Italian transplant surgeon Dr Sergio Canavero wants to perform head transplants. He was recently interviewed by Barry Morgan on CJAD 800 Montreal Radio and said he was hoping to carry out the surgery in China, before the end of 2017.
He explained that when the spinal cord of a rat is cut, rather than crushed as in accidents, it could reconnect and function again. He described how he had performed a head transplant on a monkey in China, although the Chinese forced him to euthanize the monkey despite their very liberal approach to transplantation and medical research. He compared what he hoped to achieve as analogous to the mission of landing a man on the moon, which had also faced skepticism but had been successful.
The show’s producer, Matthew Gilmour, invited me to do a follow-up interview because, he said, CJAD had had so many negative responses from listeners to Dr Canavero’s interview that they thought further exploration of the issues was needed.
I believe the listeners’ negative reactions were what we call in ethics “the ethical yuck factor” or, more philosophically, “the wisdom of repugnance”. That reaction is mediated through our spontaneous feelings and intuitions when confronted with something that disturbs us ethically, often before we know exactly why we feel ethically disturbed. We ignore our feelings at our ethical peril, which does not mean they are always ethically valid, but they must always be examined if we want to avoid acting unethically.
So let’s examine the proposed head transplant surgery: First, is it inherently wrong to undertake it? If so, it must not be performed. If it’s not inherently wrong, can it be ethically justified? That depends on its risks and harms and whether they are outweighed by benefits and potential benefits, and whether the conditions that would be required for it to be ethical can be fulfilled. I will not deal with those issues, but just whether head transplants are inherently wrong.
Words matter and are not neutral in ethical decision making. Our choice of words affects our intuitions – especially moral intuitions – and our feelings, and intuition and emotions are among the faculties (the many “human ways of knowing”) that we need in “doing ethics” – working out what is and is not ethical.
We can compare speaking of a “head transplant” – putting a head on a body – with talking of a “body transplant” – attaching a body to a head.
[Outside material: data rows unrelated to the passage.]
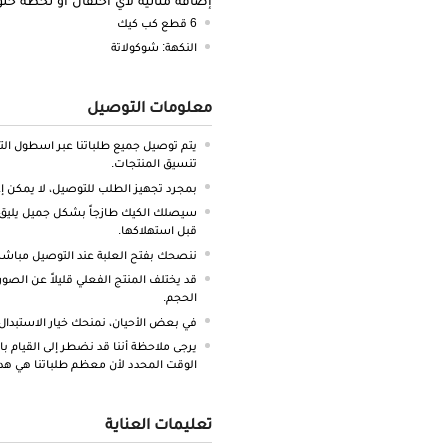
6 قطع كب كيك
النكهة: شوكولاتة
معلومات التوصيل
يتم توصيل جميع طلباتنا عبر اسطول ال
تنسيق المنتجات.
بمجرد تجهيز الطلب للتوصيل، لا يمكن إعا
سيصلك الكيك طازجاً بشكل جميل يليق 
قبل استهلاكها.
ننصحك بفتح العلبة عند التوصيل مباشرة
قد يختلف المنتج الفعلي قليلاً عن الصور
الحجم.
في بعض الأحيان، نمنحك خيار الاستبدال
يرجى ملاحظة أننا قد نضطر إلى القيام با
الوقت المحدد لأن معظم طلباتنا هي هد
تعليمات العناية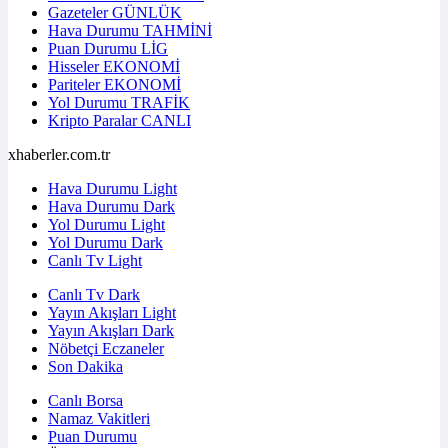
Gazeteler
GÜNLÜK
Hava Durumu
TAHMİNİ
Puan Durumu
LİG
Hisseler
EKONOMİ
Pariteler
EKONOMİ
Yol Durumu
TRAFİK
Kripto Paralar
CANLI
xhaberler.com.tr
Hava Durumu Light
Hava Durumu Dark
Yol Durumu Light
Yol Durumu Dark
Canlı Tv Light
Canlı Tv Dark
Yayın Akışları Light
Yayın Akışları Dark
Nöbetçi Eczaneler
Son Dakika
Canlı Borsa
Namaz Vakitleri
Puan Durumu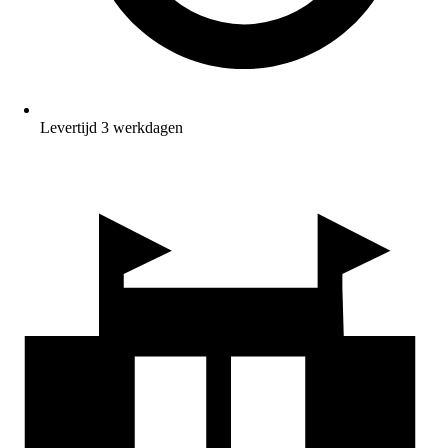
Levertijd 3 werkdagen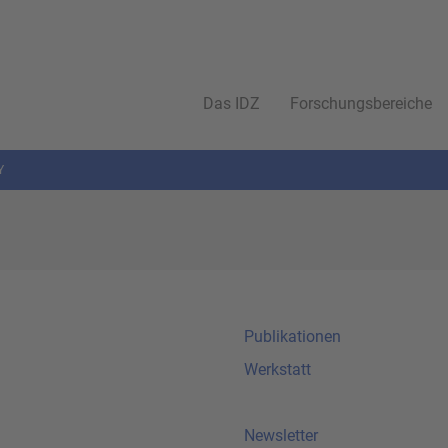
Das IDZ
Forschungsbereiche
Y
Publikationen
Werkstatt
Newsletter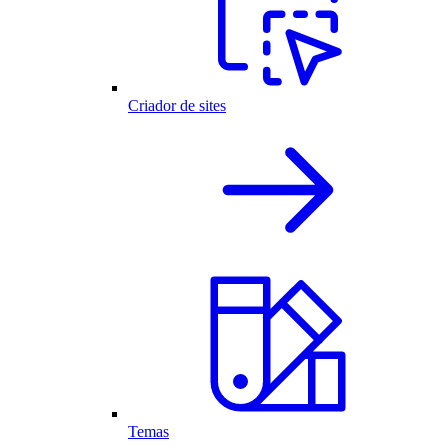
Criador de sites
Temas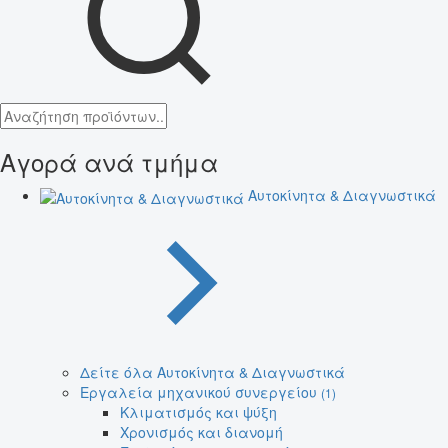
Αγορά ανά τμήμα
Αυτοκίνητα & Διαγνωστικά
Δείτε όλα Αυτοκίνητα & Διαγνωστικά
Εργαλεία μηχανικού συνεργείου
(1)
Κλιματισμός και ψύξη
Χρονισμός και διανομή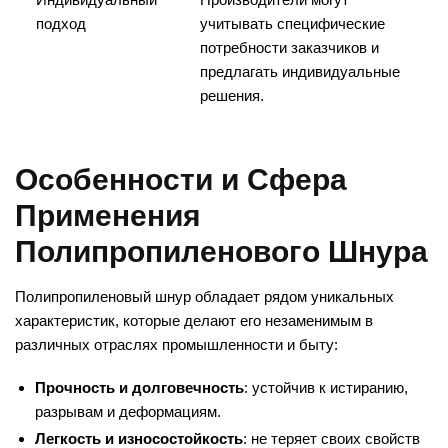
подход
учитывать специфические
потребности заказчиков и
предлагать индивидуальные
решения.
Особенности и Сфера
Применения
Полипропиленового Шнура
Полипропиленовый шнур обладает рядом уникальных
характеристик, которые делают его незаменимым в
различных отраслях промышленности и быту:
Прочность и долговечность
: устойчив к истиранию,
разрывам и деформациям.
Легкость и износостойкость
: не теряет своих свойств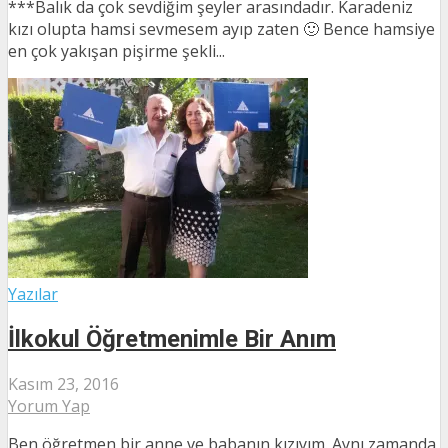
***Balık da çok sevdiğim şeyler arasındadır. Karadeniz
kızı olupta hamsi sevmesem ayıp zaten 🙂 Bence hamsiye
en çok yakışan pişirme şekli...
Yazılar
İlkokul Öğretmenimle Bir Anım
Kasım 23, 2016
Yorum Yap
Ben öğretmen bir anne ve babanın kızıyım. Aynı zamanda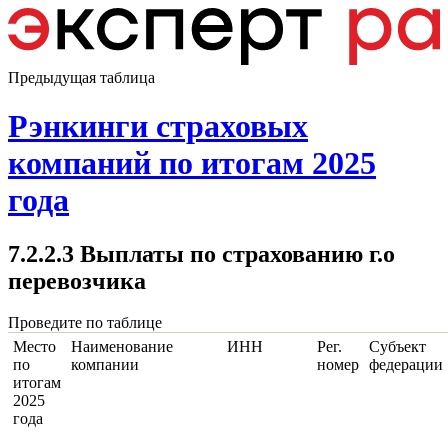
Предыдущая таблица
Рэнкинги страховых
компаний по итогам 2025
года
7.2.2.3 Выплаты по страхованию г.о
перевозчика
Проведите по таблице
Место
Наименование
ИНН
Рег.
Субъект
по
компании
номер
федерации
итогам
2025
года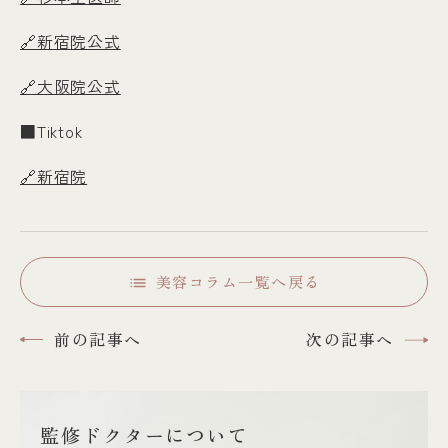
🔗新宿院公式
🔗大阪院公式
■Tiktok
🔗新宿院
美容コラム一覧へ戻る
前の記事へ
次の記事へ
監修ドクターについて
Although it seems hard to explain, because both descriptions are of exactly the same procedure, I found the latter less ethically worrying than the former. Might that be because we are used to organ transplants and this is just a massive or complete “body organs transplant”? Barry Morgan’s question to me, “Don’t you think Stephen Hawking would want a body transplant?” directs our imaginations to the latter description of what’s involved.
Or might a “whole body transplant” be less disturbing than a “head transplant”, because we see the essence of the person as residing in their head (and likewise the essence of ourselves in our heads) and we are not transplanting “the person”?
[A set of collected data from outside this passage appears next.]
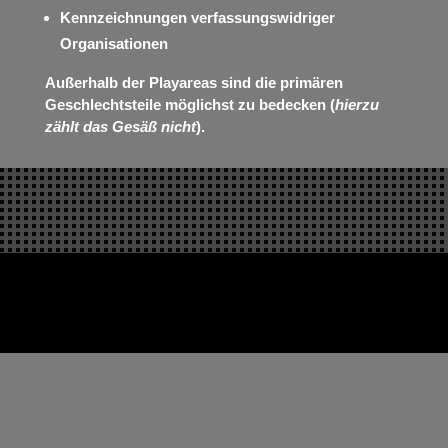
Kennzeichnungen verfassungswidriger
Organisationen
Außerhalb der Playareas sind die primären
Geschlechtsteile möglichst zu bedecken (
hierzu
zählt das Gesäß nicht
).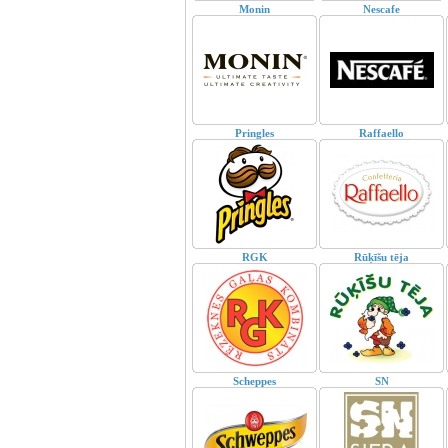
Monin
Nescafe
Pringles
Raffaello
RGK
Rūķīšu tēja
Scheppes
SN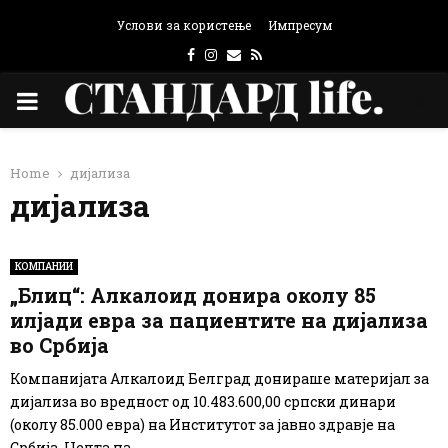
Услови за користење
Импресум
Facebook
Instagram
Email
Rss
PRIMARY
MENU
Home
дијализа
дијализа
КОМПАНИИ
„Блиц“: Алкалоид донира околу 85
илјади евра за пациентите на дијализа
во Србија
Компанијата Алкалоид Белград донираше материјал за
дијализа во вредност од 10.483.600,00 српски динари
(околу 85.000 евра) на Институтот за јавно здравје на
Србија. Целта на...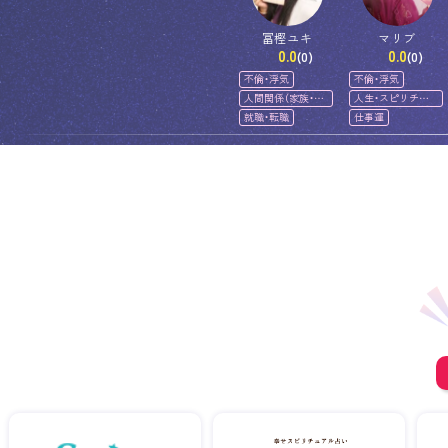
冨樫ユキ
マリブ
0.0
0.0
(0)
(0)
不倫・浮気
不倫・浮気
人間関係（家族・友
人生・スピリチュ
人）
アル
就職・転職
仕事運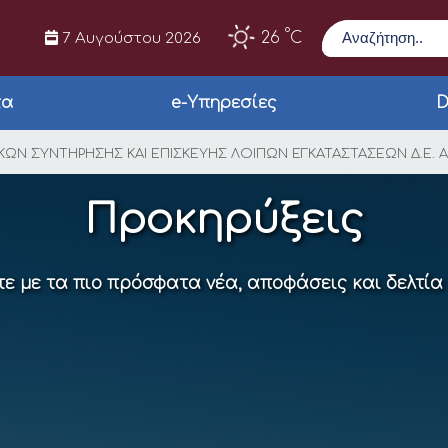
Αναζήτηση
°
26
C
7 Αυγούστου 2026
τα
e-Υπηρεσίες
D
ΠΡΟΜΗΘΕΙΑ ΥΛΙΚΩΝ Σ
ΙΚΩΝ ΣΥΝΤΗΡΗΣΗΣ ΚΑΙ ΕΠΙΣΚΕΥΗΣ ΛΟΙΠΩΝ ΕΓΚΑΤΑΣΤΑΣΕΩΝ Δ.Ε. 
Προκηρύξεις
ε με τα πιο πρόσφατα νέα, αποφάσεις και δελτία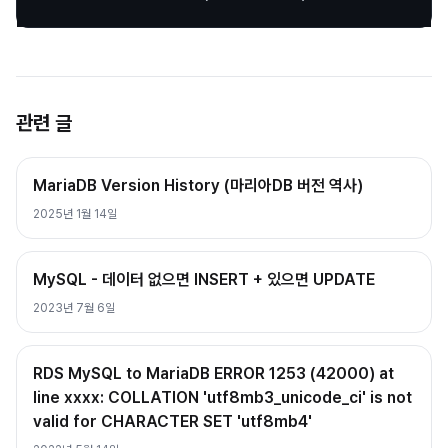
관련 글
MariaDB Version History (마리아DB 버전 역사)
2025년 1월 14일
MySQL - 데이터 없으면 INSERT + 있으면 UPDATE
2023년 7월 6일
RDS MySQL to MariaDB ERROR 1253 (42000) at
line xxxx: COLLATION 'utf8mb3_unicode_ci' is not
valid for CHARACTER SET 'utf8mb4'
Which raises the question: Who is the person? Is each of us an integral whole from birth to death – perhaps losing a few pieces along the way – or just a collection of replaceable parts (a modular theory of human identity)?
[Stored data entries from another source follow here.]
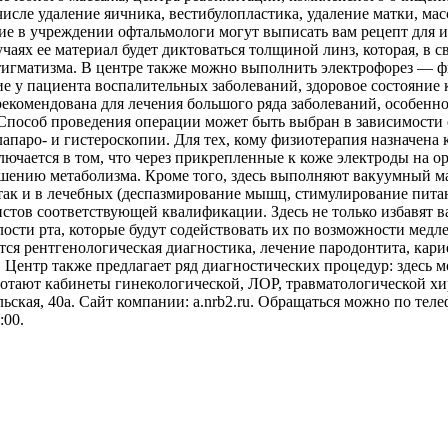
исле удаление яичника, вестибулопластика, удаление матки, мас
е в учреждении офтальмологи могут выписать вам рецепт для из
чаях ее материал будет диктоваться толщиной линз, которая, в с
стигматизма. В центре также можно выполнить электрофорез — 
вие у пациента воспалительных заболеваний, здоровое состояние 
 рекомендована для лечения большого ряда заболеваний, особенн
Способ проведения операции может быть выбран в зависимости 
лапаро- и гистероскопии. Для тех, кому физиотерапия назначена
ключается в том, что через прикрепленные к коже электроды на о
чшению метаболизма. Кроме того, здесь выполняют вакуумный ма
 так и в лечебных (деспазмирование мышц, стимулирование питан
истов соответствующей квалификации. Здесь не только избавят в
ости рта, которые будут содействовать их по возможности медл
ся рентгенологическая диагностика, лечение пародонтита, карие
ов. Центр также предлагает ряд диагностических процедур: здес
отают кабинеты гинекологической, ЛОР, травматологической хи
ьская, 40а. Сайт компании: a.nrb2.ru. Обращаться можно по теле
:00.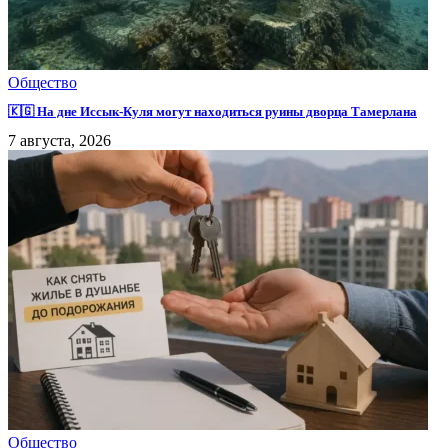
Общество
🇰🇬 На дне Иссык-Куля могут находиться руины дворца Тамерлана
7 августа, 2026
Общество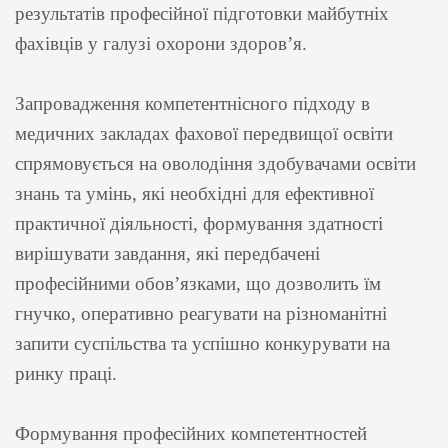
результатів професійної підготовки майбутніх
фахівців у галузі охорони здоров’я.
Запровадження компетентнісного підходу в
медичних закладах фахової передвищої освіти
спрямовується на оволодіння здобувачами освіти
знань та умінь, які необхідні для ефективної
практичної діяльності, формування здатності
вирішувати завдання, які передбачені
професійними обов’язками, що дозволить їм
гнучко, оперативно реагувати на різноманітні
запити суспільства та успішно конкурувати на
ринку праці.
Формування професійних компетентностей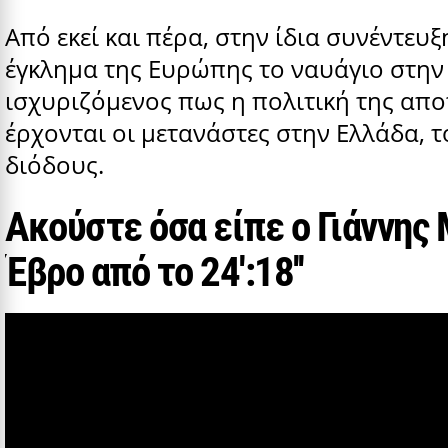
Από εκεί και πέρα, στην ίδια συνέντευ
έγκλημα της Ευρώπης το ναυάγιο στην
ισχυριζόμενος πως η πολιτική της απ
έρχονται οι μετανάστες στην Ελλάδα, 
διόδους.
Ακούστε όσα είπε ο Γιάννης
Έβρο από το 24':18''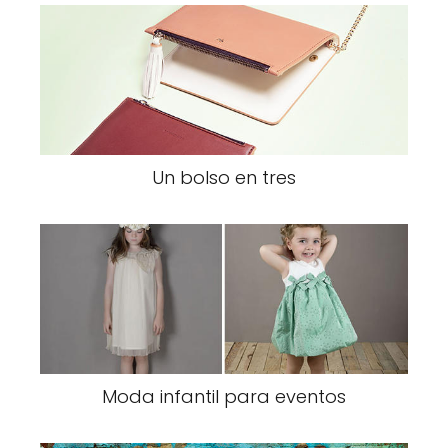
Un bolso en tres
Moda infantil para eventos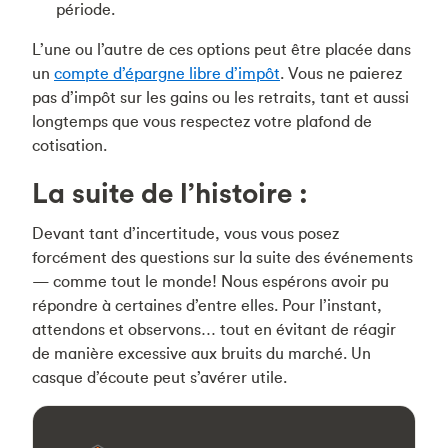
période.
L’une ou l’autre de ces options peut être placée dans
un
compte d’épargne libre d’impôt
. Vous ne paierez
pas d’impôt sur les gains ou les retraits, tant et aussi
longtemps que vous respectez votre plafond de
cotisation.
La suite de l’histoire :
Devant tant d’incertitude, vous vous posez
forcément des questions sur la suite des événements
— comme tout le monde! Nous espérons avoir pu
répondre à certaines d’entre elles. Pour l’instant,
attendons et observons… tout en évitant de réagir
de manière excessive aux bruits du marché. Un
casque d’écoute peut s’avérer utile.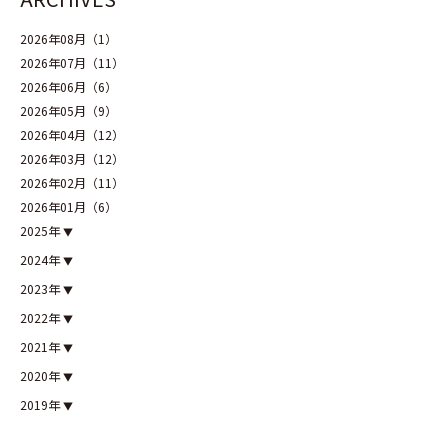
2026年08月（1）
2026年07月（11）
2026年06月（6）
2026年05月（9）
2026年04月（12）
2026年03月（12）
2026年02月（11）
2026年01月（6）
2025年
2024年
2023年
2022年
2021年
2020年
2019年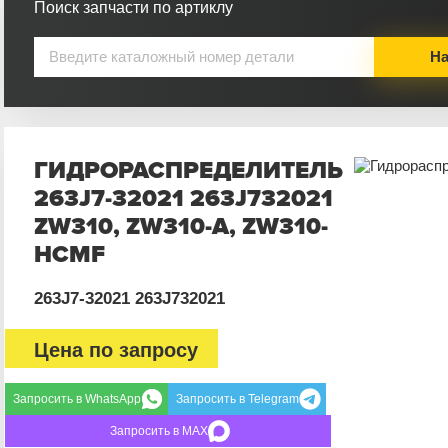
Поиск запчасти по артиклу
На
ГИДРОРАСПРЕДЕЛИТЕЛЬ
263J7-32021 263J732021
ZW310, ZW310-A, ZW310-
HCMF
263J7-32021 263J732021
Цена по запросу
Запросить в WhatsApp
Запросить в Telegram
Запросить в MAX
If the person each of us is exists only as an integral whole then, as pointed out in an article in the journal Neuroethics, neither the person who once owned the head, nor the person who once owned the body exists any longer and “the resultant person would be a new person different from both the individual whose head was transplanted and the one to whose body the ‘new’ head is attached.”
Are there analogous situations that have raised ethical concerns from which we could take lessons or gain insights?
We have accepted face transplants as ethical, but a head transplant is different in that it is much more central to our innate identity.
And we know that as we become familiar with a procedure our ethical concerns diminish, sometimes unjustifiably. The first human heart transplant was greeted with shock and in some cases horror, but is now a routine medical procedure.
Is transplanting an animal heart into a human being unethical? Would that be wrong in itself? We see using pig heart valves in human heart valve surgery as ethical.
Or are the ethical concerns about using animal organs in humans – xenotransplantation – not that it’s inherently wrong, but that the risks and harms are too great and the procedure is unsuccessful? What if the animal “donor” were genetically modified so some of the risks and harms to the organ recipient would be eliminated? But what if the main risk of xenotransplantation was the evolution of a new virus which could spread to the general population with a very remote risk of wiping out all human beings?
And is the goal of head transplants ethically relevant? Would life extension be ethical, but cosmetic surgery not?
Would transplanting a body of the opposite sex to a transgender person, one who feels trapped in a body of the wrong biological sex, be ethical? What about putting a human head on an animal body or vice versa? Would the value of individual autonomy, the right to choose for oneself so beloved of “progressives”, prevail? Such combinations have long existed in the human imagination – the sphinx a human-headed lion, Anubis the human-bodied jackal-headed Egyptian god. Mythology becoming reality. Science fiction becoming science fact.
We are once again on the Wild West frontier of post-modern medical science. It will be up to all of us and especially physicians, to ensure that ethics prevails over the megalomaniac dreams of cowboy transplant surgeons, such as Dr Canavero.
Margaret A. Somerville is Samuel Gale Professor of Law and the Founding Director of the Centre for Medicine, Ethics and Law at McGill University in Montreal.